■ **TASK DETAILS**
Keep only the lines that hold the string "bactérienne", filtering out the rest of the entries below.

■ **EXTRACTED MATERIAL**

______

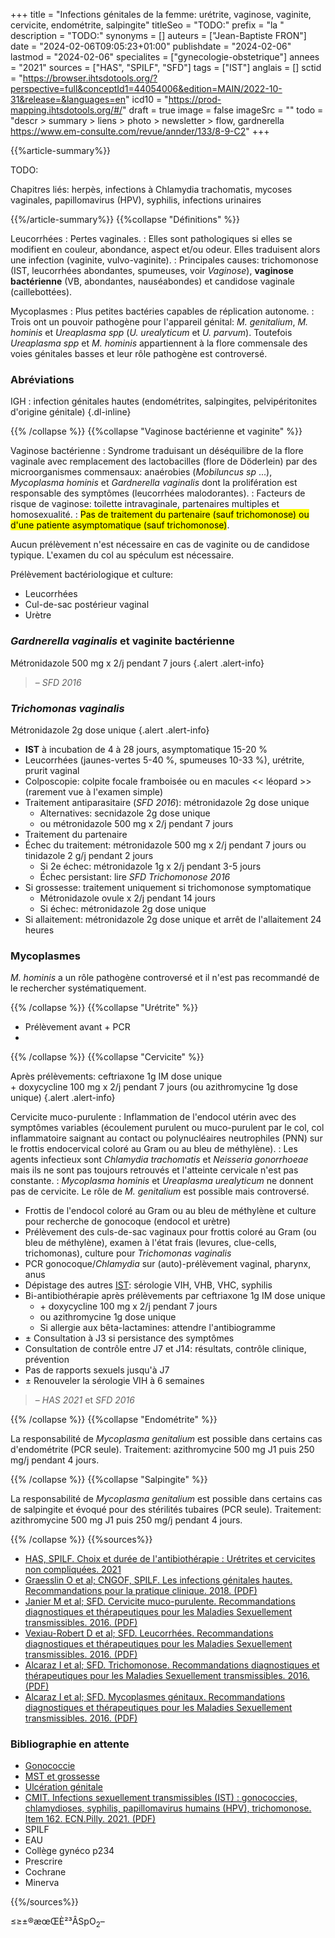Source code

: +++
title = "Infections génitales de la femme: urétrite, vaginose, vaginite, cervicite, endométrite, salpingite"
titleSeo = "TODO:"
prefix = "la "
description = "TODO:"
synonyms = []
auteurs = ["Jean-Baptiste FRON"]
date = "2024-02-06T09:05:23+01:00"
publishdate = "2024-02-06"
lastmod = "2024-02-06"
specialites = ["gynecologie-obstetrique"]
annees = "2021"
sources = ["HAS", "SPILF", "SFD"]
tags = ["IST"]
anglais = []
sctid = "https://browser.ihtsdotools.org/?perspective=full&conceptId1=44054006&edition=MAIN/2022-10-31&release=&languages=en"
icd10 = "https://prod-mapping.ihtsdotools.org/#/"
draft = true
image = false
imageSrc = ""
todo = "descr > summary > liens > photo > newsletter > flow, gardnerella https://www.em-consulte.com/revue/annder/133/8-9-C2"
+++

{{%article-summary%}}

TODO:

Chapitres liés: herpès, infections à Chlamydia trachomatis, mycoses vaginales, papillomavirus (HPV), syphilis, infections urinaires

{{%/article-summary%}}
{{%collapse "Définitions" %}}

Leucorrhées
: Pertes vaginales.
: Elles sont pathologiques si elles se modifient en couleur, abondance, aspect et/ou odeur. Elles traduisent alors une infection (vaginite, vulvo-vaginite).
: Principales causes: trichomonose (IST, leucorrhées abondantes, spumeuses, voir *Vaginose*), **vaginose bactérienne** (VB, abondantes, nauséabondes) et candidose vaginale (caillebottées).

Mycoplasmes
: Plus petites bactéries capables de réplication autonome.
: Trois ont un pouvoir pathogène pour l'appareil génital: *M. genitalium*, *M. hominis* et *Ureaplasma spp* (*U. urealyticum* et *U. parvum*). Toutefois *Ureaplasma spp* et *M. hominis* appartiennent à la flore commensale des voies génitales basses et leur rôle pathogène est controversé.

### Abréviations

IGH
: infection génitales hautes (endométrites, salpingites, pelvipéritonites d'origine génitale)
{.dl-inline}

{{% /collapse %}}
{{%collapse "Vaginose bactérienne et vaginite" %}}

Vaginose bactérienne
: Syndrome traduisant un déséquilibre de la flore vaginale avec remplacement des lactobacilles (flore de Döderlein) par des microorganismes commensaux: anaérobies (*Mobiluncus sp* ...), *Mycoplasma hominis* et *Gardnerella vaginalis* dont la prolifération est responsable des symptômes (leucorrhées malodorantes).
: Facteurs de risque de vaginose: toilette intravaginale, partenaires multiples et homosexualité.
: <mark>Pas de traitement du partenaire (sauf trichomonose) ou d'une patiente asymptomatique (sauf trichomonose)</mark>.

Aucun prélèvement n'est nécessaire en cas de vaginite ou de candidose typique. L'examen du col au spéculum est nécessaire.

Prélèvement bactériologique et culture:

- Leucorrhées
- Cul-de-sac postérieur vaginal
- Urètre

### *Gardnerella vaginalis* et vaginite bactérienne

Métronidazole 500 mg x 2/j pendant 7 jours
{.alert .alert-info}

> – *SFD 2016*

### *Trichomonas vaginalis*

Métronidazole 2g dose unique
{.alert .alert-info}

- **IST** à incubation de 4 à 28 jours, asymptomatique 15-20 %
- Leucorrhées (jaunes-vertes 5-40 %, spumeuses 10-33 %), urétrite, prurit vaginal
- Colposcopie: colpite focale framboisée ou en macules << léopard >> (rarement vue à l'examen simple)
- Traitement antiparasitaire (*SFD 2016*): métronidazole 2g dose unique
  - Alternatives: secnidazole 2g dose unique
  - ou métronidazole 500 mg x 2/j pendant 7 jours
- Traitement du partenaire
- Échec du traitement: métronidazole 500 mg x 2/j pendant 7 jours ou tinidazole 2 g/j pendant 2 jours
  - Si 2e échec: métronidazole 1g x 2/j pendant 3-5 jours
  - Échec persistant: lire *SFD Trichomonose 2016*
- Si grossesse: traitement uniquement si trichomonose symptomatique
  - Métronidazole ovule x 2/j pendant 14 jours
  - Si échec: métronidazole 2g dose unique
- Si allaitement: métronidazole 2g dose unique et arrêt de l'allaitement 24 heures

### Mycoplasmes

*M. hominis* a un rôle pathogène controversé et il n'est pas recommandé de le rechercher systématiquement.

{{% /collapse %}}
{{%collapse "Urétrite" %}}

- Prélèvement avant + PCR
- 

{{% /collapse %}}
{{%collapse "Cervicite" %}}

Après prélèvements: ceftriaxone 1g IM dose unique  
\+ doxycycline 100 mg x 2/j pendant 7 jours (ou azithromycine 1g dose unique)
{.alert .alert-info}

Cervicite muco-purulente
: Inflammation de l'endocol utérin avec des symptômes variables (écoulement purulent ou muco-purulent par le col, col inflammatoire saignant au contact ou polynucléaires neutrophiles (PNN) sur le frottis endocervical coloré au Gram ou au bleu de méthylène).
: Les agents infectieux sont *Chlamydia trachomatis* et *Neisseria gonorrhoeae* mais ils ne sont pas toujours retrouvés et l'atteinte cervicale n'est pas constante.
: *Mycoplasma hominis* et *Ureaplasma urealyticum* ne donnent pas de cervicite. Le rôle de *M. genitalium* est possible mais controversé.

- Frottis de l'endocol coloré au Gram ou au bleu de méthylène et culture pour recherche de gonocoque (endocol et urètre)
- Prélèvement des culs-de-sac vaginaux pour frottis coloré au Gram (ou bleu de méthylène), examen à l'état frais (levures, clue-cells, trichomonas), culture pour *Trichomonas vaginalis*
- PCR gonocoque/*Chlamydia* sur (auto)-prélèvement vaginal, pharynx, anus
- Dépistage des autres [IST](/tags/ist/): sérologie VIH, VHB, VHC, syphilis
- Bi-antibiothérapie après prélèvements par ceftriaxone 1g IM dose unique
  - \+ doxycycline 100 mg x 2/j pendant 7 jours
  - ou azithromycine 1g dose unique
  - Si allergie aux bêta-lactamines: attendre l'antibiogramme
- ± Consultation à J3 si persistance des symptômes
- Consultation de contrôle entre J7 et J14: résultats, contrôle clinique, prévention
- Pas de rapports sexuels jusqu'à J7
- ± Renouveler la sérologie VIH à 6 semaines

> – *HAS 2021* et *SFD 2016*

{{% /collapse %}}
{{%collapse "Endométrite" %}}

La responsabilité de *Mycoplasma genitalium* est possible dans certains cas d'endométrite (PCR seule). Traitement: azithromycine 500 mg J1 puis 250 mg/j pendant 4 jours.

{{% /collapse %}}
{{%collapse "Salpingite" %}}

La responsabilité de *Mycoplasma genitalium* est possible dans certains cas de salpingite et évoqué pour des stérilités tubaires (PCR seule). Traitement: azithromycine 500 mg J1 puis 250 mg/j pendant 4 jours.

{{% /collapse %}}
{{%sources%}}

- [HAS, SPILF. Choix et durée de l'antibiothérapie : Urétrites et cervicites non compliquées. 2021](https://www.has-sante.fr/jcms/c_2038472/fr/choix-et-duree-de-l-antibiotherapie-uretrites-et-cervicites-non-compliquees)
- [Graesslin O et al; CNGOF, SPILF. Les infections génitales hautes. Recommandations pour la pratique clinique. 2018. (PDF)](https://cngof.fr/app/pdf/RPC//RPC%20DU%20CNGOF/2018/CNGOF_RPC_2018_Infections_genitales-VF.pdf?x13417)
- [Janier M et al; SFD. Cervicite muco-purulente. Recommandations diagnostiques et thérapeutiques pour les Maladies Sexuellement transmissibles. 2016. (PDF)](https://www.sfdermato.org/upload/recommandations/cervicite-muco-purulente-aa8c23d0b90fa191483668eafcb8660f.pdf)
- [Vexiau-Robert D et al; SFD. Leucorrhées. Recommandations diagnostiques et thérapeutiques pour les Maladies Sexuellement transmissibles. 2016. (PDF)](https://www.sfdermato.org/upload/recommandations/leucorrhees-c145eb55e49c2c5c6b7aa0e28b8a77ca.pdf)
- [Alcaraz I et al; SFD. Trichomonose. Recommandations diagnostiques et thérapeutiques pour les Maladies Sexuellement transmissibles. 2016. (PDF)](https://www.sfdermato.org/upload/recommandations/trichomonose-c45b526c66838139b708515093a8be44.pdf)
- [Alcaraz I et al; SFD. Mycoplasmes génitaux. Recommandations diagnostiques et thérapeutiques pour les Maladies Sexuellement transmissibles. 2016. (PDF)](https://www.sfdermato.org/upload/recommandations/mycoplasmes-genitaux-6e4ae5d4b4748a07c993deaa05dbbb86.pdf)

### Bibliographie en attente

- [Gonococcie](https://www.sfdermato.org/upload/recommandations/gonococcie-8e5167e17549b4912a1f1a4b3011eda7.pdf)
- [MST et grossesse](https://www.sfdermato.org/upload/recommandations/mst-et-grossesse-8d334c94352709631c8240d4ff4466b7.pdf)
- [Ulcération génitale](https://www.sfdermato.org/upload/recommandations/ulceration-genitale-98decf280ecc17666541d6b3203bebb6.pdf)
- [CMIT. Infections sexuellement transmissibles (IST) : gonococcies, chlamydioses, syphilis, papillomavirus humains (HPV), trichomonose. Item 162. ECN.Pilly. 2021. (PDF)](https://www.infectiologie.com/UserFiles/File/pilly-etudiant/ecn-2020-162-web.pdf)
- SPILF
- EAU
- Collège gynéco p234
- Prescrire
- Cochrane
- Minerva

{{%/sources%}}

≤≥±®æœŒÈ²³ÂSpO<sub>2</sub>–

______

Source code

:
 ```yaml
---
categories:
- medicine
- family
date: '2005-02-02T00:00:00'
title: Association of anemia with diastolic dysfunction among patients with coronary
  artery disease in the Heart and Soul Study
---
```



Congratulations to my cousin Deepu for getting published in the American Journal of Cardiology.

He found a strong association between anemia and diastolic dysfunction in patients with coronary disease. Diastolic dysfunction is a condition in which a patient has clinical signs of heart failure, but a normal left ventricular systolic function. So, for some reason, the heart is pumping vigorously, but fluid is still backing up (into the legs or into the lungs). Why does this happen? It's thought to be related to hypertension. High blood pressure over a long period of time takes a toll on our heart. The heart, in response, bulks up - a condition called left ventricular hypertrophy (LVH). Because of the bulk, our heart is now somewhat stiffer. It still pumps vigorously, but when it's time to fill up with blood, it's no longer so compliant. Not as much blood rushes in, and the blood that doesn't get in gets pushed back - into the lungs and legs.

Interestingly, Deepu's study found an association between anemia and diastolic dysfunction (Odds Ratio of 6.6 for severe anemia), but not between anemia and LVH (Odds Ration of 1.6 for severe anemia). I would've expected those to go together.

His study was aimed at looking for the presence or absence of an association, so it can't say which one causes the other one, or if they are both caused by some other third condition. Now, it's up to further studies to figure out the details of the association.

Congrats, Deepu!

______

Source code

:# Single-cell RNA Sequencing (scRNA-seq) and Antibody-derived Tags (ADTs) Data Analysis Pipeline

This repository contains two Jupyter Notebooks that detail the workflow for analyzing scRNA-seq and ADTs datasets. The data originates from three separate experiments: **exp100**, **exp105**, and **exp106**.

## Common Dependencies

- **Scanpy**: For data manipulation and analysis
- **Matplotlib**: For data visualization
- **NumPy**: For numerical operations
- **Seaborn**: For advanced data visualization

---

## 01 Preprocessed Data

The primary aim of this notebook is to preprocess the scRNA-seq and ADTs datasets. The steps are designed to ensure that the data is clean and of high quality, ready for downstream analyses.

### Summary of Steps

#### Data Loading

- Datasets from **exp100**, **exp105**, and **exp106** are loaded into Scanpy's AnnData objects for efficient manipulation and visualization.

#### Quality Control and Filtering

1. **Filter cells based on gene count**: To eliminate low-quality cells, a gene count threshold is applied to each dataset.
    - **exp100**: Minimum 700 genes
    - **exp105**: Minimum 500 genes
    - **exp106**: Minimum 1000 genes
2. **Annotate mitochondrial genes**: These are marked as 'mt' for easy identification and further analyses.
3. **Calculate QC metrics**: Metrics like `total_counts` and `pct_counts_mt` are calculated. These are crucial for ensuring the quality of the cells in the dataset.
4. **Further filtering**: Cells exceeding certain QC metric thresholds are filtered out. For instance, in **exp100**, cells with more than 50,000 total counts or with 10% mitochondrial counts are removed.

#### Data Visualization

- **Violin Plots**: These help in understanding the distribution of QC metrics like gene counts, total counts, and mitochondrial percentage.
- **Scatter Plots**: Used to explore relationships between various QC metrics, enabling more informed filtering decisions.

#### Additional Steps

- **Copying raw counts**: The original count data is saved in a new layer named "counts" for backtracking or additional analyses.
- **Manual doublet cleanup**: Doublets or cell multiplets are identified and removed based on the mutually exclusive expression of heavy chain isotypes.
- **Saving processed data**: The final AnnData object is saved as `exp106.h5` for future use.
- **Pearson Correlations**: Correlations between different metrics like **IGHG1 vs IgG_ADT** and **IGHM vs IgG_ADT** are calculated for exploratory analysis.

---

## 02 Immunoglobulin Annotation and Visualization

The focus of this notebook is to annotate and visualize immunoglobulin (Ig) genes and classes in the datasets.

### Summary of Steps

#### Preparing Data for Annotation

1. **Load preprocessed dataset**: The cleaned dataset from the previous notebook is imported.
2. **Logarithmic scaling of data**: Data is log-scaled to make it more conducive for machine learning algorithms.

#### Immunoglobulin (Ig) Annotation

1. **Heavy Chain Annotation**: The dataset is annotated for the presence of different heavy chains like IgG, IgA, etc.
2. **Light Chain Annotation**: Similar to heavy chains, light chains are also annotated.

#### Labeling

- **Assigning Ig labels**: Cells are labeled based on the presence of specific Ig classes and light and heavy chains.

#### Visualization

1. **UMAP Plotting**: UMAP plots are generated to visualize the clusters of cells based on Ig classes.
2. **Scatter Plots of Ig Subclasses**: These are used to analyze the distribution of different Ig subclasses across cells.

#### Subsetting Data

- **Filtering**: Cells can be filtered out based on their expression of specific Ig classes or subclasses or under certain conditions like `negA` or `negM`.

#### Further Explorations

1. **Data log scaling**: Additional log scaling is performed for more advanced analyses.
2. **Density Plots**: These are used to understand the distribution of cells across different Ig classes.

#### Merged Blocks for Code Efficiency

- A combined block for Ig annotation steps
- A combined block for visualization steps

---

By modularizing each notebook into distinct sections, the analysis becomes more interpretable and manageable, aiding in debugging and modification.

______

■ **FINISHED EXERCISE**
: Principales causes: trichomonose (IST, leucorrhées abondantes, spumeuses, voir *Vaginose*), **vaginose bactérienne** (VB, abondantes, nauséabondes) et candidose vaginale (caillebottées).
{{%collapse "Vaginose bactérienne et vaginite" %}}
Vaginose bactérienne
### *Gardnerella vaginalis* et vaginite bactérienne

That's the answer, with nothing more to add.